Work to complete. Count the lines in the records that contain the string "servicio", and give only that number.

===== Listed entries

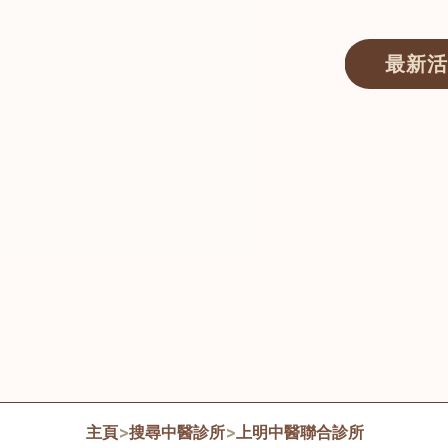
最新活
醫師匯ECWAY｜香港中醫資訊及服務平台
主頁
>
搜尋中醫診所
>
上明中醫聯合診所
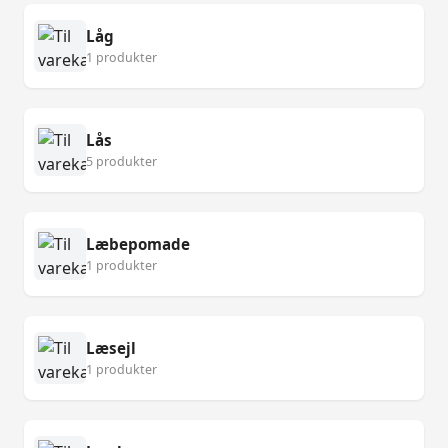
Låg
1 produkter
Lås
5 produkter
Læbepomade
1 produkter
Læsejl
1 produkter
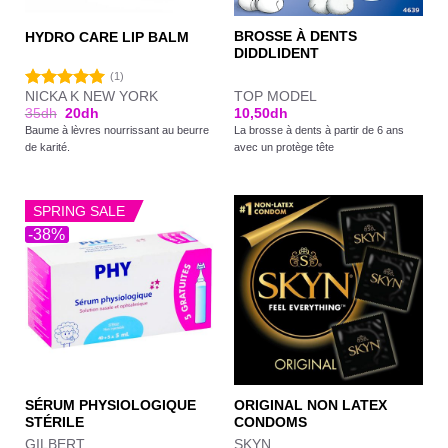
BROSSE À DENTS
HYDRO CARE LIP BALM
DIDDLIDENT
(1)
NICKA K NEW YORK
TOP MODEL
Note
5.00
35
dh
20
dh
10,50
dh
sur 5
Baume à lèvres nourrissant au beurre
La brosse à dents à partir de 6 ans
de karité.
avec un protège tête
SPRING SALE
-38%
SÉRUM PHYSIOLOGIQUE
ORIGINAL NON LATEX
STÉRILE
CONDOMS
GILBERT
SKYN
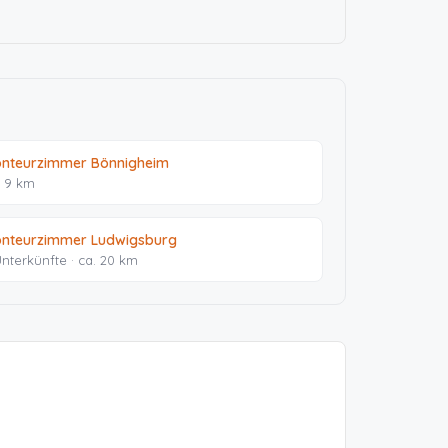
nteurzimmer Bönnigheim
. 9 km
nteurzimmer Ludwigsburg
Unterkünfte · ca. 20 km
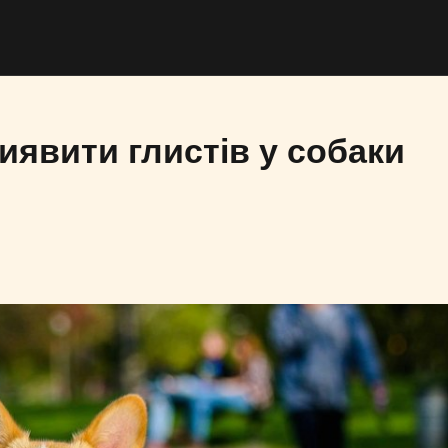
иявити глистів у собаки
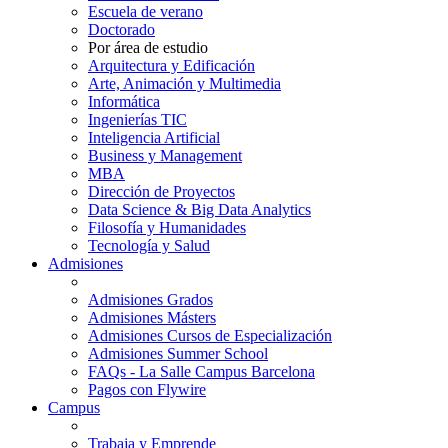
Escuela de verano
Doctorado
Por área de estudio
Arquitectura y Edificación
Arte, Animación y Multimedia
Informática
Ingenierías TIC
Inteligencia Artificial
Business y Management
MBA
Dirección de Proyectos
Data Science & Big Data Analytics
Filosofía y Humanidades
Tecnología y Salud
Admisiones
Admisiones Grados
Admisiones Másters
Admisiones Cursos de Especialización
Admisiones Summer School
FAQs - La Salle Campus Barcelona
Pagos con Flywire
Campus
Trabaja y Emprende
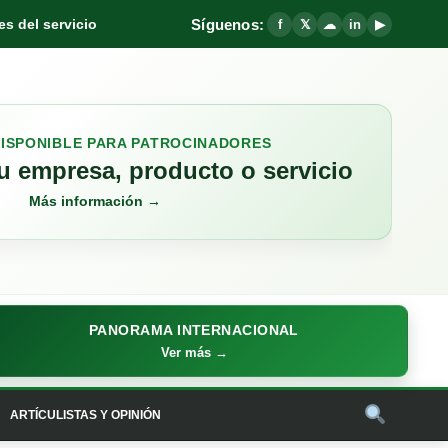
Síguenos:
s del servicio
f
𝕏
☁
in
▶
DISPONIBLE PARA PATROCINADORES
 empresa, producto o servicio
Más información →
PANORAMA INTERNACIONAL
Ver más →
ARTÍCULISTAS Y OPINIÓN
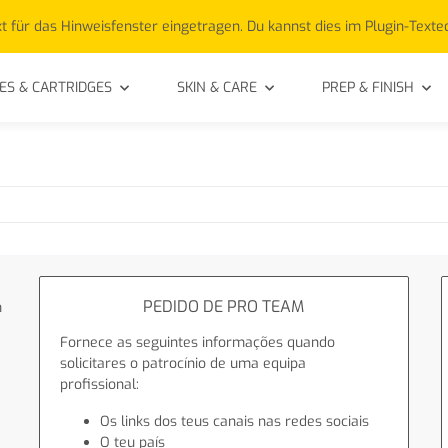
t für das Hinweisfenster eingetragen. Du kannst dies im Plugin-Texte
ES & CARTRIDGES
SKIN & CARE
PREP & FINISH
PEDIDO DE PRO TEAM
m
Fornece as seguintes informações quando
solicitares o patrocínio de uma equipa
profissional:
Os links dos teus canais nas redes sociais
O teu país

==========

Answer for this exercise. 2